Britons are fascinated with famous people "even though their 'celebrity' status is based on little more than the ability to sing a jolly tune, look good in tight trousers or kick a ball in the right direction," it noted.
On the food front, the guide asserted that Britons eat more junk food and ready meals than all other European countries put togetherAlso singled out were alcohol and antisocial behaviour.
Of course, a lot of Brits would agree wholeheartedly; they've been going on about how rubbish things are in Britain (or at least England) for hundreds of years now, and turned it into a national pastime; the horribleness of life in Britain and of its inhabitants (the viewers and their friends excluded, of course) has become a staple of TV shows from Little Britain to Monkey Dust, not to mention the subject of numerous songs. Still, it's one thing to knowingly say "yes, our country's a bit rubbish" and another to see a bunch of foreigners slagging it off in a travel guide.
On the upside, the Lonely Planet praised Britain's multicultural society, with particular reference to curries. Being Australian, of course, they couldn't be expected to praise their warm, foamy beer.
Things I didn't know until today: apparently, David McClymont, the bass player from the seminal early-1980s Scottish indie band Orange Juice, wrote the Lonely Planet book on Melbourne. (Or so someone claims on last.fm)

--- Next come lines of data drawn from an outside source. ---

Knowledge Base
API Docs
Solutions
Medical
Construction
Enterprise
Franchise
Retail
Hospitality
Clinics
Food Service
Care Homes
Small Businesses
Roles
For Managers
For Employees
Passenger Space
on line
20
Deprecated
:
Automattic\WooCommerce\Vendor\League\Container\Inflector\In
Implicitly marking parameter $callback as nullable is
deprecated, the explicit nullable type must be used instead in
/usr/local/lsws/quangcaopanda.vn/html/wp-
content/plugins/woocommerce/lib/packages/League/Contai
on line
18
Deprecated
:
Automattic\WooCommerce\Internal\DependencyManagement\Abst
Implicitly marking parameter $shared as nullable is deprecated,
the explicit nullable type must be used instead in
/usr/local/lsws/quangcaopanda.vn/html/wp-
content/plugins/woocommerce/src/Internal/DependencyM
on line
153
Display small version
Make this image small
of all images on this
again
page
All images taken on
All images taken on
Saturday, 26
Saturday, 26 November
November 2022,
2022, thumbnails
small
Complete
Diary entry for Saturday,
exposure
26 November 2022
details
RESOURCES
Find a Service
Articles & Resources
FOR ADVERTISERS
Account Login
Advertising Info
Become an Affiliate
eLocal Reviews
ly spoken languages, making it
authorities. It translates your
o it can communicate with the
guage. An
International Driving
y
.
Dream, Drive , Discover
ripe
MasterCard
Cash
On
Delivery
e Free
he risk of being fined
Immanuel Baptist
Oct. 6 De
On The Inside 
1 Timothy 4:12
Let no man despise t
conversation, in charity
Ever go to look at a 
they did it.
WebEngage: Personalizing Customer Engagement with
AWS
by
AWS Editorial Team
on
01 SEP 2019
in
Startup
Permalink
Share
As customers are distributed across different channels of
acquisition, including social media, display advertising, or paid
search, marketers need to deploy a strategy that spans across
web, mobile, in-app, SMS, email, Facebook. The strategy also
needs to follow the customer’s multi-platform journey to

This book looks interesting; it's apparently a travel guide for aspiring surrealists and such, filled with suggestions for offbeat ways of experiencing foreign locales:
Do you yearn for the glories of yesteryear? Pack an octogenarian guidebook and replace the subway with a penny farthing for an Anachronistic Adventure. Do you like to gamble? Taste the real thrill of adventure with Trip Poker or Monopoly Travel. Are you desperate for a holiday but strapped for cash? To undertake Budget Tourism low funds are not an obstance but a prerequisite.